Go through the material below and return each line with the string "href" in it.

------ Data section

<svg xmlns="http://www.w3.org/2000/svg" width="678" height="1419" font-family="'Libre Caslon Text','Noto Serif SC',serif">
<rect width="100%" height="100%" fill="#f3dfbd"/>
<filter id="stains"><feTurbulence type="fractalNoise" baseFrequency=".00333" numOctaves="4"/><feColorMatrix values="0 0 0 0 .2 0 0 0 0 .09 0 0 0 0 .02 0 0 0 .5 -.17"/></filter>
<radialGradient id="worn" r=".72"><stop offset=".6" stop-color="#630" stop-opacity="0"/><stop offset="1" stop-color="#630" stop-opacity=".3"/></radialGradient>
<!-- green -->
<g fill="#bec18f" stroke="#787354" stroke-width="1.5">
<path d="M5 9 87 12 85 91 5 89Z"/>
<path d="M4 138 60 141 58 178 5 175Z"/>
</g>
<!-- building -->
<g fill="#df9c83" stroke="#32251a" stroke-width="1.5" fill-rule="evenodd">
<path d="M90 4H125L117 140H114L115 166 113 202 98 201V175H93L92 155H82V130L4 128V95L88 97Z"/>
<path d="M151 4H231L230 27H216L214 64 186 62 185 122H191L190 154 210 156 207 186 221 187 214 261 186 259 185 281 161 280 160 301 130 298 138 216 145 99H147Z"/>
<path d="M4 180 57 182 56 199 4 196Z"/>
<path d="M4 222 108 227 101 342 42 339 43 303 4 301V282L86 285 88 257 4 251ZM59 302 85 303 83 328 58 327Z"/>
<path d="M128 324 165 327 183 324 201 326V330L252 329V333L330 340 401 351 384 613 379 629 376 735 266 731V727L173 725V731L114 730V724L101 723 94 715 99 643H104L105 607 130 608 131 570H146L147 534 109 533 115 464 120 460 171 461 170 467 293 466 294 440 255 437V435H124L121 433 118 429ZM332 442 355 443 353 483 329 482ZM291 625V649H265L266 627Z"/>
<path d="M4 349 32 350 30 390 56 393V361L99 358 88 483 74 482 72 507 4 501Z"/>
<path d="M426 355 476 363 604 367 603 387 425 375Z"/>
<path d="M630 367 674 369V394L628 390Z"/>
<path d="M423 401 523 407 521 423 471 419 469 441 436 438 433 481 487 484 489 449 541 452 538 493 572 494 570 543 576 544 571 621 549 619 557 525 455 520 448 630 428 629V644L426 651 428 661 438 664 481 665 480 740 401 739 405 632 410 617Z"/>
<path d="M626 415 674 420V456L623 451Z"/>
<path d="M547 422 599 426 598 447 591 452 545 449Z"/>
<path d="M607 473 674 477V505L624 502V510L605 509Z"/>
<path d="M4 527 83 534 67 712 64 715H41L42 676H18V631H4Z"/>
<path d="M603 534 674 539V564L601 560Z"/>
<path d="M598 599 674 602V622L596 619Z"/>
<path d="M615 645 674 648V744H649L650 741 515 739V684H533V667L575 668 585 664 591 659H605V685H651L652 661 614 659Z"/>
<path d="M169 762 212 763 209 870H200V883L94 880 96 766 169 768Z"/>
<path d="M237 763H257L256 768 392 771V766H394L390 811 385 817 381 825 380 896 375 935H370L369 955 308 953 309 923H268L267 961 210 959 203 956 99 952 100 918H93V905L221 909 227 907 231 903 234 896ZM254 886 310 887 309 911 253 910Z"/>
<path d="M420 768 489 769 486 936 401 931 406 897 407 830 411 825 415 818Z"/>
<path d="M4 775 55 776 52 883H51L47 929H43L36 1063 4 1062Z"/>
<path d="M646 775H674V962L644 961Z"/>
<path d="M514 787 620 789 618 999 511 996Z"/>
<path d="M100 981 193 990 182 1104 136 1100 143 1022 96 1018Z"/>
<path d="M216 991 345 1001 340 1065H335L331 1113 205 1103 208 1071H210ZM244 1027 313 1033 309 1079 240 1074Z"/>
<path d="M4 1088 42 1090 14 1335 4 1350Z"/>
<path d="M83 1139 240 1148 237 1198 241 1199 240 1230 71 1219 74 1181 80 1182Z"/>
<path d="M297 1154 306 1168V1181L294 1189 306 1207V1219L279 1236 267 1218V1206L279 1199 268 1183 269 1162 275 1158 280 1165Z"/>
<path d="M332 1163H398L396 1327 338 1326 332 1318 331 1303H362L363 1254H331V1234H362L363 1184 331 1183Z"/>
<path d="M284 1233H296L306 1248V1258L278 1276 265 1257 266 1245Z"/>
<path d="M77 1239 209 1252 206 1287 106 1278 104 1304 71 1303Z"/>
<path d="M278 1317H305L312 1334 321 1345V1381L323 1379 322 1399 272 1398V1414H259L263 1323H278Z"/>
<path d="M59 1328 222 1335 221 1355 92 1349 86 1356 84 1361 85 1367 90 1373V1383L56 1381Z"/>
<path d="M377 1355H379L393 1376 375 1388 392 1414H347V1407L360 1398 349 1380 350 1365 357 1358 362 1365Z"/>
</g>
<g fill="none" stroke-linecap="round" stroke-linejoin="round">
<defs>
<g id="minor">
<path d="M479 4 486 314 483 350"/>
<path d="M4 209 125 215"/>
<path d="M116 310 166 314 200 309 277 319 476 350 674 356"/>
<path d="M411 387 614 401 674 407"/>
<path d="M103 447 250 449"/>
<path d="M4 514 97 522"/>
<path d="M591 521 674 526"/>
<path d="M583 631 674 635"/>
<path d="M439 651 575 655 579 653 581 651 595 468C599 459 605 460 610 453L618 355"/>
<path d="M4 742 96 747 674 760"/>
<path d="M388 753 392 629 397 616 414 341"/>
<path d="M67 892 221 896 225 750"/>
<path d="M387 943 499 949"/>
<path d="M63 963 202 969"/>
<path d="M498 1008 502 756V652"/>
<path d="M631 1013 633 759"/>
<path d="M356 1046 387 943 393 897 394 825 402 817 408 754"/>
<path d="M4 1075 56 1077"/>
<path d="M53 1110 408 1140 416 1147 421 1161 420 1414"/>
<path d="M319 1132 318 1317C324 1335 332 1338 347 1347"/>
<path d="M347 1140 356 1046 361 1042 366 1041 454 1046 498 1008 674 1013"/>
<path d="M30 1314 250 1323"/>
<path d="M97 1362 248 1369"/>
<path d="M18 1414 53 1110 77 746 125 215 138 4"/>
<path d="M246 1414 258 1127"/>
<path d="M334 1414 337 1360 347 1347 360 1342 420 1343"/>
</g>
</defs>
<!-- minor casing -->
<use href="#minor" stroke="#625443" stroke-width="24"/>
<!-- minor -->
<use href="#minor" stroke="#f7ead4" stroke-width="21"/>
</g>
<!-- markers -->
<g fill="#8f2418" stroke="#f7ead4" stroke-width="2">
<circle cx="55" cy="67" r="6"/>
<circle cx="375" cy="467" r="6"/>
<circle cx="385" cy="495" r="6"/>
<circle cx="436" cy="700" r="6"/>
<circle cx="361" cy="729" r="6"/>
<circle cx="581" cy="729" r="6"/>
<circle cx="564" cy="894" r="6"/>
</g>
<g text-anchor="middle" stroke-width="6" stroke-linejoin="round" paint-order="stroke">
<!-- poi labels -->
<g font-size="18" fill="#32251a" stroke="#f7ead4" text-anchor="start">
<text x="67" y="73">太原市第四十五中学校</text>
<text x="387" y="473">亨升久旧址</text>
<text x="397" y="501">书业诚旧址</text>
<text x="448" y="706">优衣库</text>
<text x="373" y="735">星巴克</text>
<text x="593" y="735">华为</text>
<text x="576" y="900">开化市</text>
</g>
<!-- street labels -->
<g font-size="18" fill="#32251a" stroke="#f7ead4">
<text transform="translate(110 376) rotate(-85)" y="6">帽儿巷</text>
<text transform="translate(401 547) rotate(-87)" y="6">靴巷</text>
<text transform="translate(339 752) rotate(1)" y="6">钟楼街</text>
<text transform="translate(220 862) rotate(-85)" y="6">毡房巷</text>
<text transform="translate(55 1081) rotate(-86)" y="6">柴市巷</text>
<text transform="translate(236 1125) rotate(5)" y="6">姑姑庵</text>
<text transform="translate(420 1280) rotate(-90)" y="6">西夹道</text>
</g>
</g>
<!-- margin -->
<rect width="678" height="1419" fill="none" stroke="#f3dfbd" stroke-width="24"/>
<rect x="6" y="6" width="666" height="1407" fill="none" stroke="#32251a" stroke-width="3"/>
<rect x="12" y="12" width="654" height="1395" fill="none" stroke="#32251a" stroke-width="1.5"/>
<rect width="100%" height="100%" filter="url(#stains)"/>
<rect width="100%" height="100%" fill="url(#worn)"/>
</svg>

------------

▸ **Reply to the exercise**
<use href="#minor" stroke="#625443" stroke-width="24"/>
<use href="#minor" stroke="#f7ead4" stroke-width="21"/>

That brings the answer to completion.